SAVANNAH, GA (WTOC) - The other day, I was having a conversation with someone, and we were discussing the differences between Savannah and Charleston.
Both are port cities filled with Southern charm and incredible history. Where the similarities diverge, however subtle it may be, is Savannah’s moniker and reputation as the Hostess City.
Savannah has been more accepting of change, even if it has been a tad reluctant at times. I recognize as someone who’s live here for 20 years, I’m still considered a newcomer, but I also recognized that in my 20 years here, I’ve never been considered an outsider.
Probably the greatest example of this welcoming spirit is found in the history of an organization that’s in the midst of celebrating its 40th anniversary.
In the fall of 1979, the Savannah College of Art and Design opened its doors to its inaugural class of 71 students and a handful of teachers and administrators. Using the money she made from selling her yellow VW bug, Paula Wallace, along with Richard Rowan, and May and Paul Poetter, started the private school for the arts in a restored, historic Volunteer Guard Armory.
Today, four decades later, with dozens of preservations of historic buildings, SCAD now boasts of an enrollment of 15,000 students, hundreds of professors, and campuses in Savannah, Atlanta, Hong Kong, and France.

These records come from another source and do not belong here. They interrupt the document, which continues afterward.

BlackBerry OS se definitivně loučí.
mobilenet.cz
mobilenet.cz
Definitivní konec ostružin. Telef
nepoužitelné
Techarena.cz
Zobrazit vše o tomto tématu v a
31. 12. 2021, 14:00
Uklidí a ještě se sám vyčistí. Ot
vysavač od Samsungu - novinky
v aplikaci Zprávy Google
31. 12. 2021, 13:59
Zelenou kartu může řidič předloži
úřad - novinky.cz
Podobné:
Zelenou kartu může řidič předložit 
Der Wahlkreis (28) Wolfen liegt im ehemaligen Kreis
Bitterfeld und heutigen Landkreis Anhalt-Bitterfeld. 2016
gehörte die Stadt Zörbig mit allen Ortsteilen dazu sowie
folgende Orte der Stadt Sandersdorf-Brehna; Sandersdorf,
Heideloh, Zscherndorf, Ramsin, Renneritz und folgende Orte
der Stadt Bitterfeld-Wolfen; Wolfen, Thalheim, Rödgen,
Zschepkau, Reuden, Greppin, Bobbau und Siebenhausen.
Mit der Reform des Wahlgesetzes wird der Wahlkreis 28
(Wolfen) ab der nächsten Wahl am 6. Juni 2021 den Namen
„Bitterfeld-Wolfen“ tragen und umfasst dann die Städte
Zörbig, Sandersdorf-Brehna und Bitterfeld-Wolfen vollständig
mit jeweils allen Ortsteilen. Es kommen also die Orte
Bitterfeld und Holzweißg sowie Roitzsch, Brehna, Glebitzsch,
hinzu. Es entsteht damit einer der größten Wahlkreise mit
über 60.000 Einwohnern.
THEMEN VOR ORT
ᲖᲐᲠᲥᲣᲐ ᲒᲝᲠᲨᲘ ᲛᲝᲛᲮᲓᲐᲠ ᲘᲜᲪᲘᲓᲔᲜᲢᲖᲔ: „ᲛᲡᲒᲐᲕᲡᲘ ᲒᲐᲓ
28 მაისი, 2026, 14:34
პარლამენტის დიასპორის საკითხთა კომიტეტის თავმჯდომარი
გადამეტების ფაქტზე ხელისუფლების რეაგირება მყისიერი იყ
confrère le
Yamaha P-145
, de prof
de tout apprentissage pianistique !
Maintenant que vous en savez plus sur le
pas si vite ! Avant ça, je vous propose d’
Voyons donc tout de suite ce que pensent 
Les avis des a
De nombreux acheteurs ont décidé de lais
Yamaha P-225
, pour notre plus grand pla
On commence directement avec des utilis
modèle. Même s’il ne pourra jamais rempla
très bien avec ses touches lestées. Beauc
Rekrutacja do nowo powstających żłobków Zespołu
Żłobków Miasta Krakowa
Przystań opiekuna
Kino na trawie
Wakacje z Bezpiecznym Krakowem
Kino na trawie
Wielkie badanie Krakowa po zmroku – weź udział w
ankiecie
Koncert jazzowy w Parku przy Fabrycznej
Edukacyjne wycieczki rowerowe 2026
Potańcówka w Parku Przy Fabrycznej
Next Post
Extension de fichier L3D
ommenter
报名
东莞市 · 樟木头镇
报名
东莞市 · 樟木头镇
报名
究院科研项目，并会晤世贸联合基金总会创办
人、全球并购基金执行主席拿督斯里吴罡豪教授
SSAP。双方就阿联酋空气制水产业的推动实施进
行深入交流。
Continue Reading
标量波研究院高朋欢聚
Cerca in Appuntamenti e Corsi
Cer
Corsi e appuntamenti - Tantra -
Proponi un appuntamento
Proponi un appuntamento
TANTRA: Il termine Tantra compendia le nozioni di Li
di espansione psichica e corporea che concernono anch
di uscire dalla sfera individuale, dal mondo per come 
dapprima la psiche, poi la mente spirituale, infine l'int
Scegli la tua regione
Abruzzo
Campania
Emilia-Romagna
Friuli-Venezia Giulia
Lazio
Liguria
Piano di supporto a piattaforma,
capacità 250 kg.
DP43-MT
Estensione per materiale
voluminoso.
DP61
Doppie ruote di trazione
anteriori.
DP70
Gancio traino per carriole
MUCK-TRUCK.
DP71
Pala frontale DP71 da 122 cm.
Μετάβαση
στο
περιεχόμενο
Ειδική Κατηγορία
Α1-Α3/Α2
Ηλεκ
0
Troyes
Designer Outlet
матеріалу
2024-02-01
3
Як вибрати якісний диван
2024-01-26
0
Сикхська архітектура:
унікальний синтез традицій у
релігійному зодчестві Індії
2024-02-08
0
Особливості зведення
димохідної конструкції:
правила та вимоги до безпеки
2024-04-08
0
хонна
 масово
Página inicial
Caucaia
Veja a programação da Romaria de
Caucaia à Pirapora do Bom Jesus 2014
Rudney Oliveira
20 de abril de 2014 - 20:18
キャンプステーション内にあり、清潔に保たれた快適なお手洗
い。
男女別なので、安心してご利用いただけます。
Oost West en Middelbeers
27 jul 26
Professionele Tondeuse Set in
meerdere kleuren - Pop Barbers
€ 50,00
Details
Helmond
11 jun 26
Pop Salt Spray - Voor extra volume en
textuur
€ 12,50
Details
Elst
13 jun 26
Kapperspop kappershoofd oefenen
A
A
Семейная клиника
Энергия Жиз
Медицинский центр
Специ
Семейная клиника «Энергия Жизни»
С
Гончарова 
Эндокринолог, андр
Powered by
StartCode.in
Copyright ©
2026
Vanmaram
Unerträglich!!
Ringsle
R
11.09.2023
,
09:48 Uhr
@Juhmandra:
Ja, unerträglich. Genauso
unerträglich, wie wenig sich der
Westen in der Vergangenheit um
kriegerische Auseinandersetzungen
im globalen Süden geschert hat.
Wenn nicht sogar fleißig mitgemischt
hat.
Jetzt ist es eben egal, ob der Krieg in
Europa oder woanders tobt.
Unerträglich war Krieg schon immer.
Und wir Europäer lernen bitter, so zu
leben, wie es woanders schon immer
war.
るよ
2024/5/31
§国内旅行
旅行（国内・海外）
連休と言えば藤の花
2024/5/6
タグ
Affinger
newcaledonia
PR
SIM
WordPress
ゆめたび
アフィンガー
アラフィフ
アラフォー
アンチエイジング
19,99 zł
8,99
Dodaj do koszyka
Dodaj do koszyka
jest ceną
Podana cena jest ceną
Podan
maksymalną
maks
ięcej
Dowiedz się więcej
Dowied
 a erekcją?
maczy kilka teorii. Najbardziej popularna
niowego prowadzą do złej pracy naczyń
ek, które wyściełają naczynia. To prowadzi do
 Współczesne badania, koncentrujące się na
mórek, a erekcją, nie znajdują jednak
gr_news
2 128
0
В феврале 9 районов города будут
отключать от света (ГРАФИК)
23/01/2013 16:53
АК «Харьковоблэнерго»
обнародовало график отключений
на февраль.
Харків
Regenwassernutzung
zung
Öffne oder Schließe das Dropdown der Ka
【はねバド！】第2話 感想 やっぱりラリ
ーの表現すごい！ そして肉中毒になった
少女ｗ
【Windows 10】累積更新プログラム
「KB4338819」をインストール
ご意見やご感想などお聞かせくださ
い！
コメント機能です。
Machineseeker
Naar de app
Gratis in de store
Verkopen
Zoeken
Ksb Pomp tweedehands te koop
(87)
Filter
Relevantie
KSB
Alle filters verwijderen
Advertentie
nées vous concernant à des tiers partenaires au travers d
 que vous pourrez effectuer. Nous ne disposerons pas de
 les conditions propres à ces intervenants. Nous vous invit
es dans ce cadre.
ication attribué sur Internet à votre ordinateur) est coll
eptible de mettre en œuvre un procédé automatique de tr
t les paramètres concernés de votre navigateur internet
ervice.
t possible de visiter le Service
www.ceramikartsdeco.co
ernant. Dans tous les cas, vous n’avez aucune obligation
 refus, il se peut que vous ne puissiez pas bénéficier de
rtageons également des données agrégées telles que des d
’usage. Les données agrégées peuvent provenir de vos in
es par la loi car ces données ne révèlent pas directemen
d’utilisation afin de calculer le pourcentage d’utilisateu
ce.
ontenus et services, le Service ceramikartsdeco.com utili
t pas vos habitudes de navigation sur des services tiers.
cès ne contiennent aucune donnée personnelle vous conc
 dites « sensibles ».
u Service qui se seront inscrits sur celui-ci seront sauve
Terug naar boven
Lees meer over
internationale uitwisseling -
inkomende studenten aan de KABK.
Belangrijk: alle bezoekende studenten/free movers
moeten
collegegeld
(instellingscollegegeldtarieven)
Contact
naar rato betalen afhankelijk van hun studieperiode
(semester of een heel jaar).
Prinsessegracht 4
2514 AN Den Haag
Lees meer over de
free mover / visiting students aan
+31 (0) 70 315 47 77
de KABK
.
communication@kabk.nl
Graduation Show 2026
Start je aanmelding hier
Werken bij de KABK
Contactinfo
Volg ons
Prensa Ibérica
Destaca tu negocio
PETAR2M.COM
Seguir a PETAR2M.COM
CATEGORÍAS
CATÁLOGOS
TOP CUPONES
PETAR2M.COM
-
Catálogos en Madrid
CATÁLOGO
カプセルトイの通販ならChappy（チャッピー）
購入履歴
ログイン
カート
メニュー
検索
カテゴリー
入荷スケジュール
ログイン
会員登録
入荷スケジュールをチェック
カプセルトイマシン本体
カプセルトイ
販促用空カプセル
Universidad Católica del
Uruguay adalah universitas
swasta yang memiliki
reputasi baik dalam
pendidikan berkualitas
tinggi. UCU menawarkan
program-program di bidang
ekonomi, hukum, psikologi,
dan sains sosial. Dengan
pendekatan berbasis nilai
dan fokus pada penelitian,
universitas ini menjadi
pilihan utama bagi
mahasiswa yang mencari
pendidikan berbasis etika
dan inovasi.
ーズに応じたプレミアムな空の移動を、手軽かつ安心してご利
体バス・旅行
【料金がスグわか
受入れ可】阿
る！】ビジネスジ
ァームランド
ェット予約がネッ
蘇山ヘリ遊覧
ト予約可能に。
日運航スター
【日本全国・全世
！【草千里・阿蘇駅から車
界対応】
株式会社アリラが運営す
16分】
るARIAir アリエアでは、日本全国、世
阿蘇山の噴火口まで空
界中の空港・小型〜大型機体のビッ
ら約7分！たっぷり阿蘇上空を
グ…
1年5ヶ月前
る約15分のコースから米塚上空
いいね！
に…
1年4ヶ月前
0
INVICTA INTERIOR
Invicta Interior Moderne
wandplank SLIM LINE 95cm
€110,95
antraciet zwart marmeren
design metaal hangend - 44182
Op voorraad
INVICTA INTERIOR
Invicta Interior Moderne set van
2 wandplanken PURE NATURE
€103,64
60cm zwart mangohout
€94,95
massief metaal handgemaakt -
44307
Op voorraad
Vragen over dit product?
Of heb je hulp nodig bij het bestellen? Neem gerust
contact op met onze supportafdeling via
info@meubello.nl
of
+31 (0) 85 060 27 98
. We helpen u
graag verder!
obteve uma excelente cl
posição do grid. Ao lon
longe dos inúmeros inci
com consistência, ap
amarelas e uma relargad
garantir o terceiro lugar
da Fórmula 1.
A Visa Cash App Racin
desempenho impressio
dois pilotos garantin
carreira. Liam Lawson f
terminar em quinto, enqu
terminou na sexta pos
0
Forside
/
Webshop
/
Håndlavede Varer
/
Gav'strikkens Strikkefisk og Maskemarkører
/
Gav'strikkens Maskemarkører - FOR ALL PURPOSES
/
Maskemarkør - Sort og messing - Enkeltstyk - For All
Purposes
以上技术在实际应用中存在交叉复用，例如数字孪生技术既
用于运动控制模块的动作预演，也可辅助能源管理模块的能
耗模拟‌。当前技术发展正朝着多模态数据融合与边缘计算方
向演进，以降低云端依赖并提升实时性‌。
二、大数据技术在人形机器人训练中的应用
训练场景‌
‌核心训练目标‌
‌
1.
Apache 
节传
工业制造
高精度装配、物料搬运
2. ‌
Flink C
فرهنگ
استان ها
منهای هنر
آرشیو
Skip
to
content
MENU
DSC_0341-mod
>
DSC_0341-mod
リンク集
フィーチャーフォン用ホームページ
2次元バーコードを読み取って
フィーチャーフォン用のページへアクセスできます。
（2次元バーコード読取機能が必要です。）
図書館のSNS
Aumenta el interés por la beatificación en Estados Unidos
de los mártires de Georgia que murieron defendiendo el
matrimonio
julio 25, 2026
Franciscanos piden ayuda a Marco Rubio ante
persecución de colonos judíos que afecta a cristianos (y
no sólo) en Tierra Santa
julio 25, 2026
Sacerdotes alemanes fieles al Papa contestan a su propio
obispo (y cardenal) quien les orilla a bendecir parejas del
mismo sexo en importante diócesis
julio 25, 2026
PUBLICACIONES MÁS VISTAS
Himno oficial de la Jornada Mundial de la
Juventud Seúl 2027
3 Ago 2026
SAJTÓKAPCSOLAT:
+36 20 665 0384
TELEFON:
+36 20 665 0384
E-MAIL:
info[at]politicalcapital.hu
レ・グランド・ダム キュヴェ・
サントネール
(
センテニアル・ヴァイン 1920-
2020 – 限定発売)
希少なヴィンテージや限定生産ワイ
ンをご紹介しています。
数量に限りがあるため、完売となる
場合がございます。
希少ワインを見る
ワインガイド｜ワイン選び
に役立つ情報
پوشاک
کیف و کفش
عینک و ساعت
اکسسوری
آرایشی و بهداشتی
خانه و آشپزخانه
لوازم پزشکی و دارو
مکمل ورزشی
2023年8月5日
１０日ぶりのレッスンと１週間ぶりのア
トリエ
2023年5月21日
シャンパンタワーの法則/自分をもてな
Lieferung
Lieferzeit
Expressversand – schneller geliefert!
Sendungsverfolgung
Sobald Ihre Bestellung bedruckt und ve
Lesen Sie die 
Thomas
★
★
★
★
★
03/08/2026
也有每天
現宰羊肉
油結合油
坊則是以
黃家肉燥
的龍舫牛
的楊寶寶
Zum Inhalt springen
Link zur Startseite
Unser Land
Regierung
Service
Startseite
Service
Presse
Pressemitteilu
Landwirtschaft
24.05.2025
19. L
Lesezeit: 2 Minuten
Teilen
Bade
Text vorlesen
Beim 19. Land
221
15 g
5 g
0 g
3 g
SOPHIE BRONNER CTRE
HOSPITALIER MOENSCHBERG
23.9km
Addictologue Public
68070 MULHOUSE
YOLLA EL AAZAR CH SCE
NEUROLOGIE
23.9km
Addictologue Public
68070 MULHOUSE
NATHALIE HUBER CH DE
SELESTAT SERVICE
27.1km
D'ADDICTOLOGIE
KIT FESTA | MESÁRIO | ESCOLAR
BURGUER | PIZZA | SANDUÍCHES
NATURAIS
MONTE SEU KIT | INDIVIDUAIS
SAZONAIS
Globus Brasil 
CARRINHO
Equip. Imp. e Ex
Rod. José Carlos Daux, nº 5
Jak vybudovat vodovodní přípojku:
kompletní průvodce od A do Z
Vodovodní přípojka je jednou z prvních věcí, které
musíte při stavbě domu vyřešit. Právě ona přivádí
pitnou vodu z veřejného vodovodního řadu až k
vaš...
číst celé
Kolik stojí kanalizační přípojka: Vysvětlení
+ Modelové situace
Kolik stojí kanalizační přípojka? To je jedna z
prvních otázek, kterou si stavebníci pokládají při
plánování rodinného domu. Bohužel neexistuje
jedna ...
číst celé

Consider this: SCAD has been, and will continue to be, a vital key to the success of Savannah. The school serves a multi-level purpose for our overall well-being. From a world renowned Film Festival, to world class arts in our streets and in our parks and an economic boom that’s fueled by the incredible injection of youth and energy into our downtown, SCAD does what no one else can: honor our rich history while simultaneously enriching our promising future.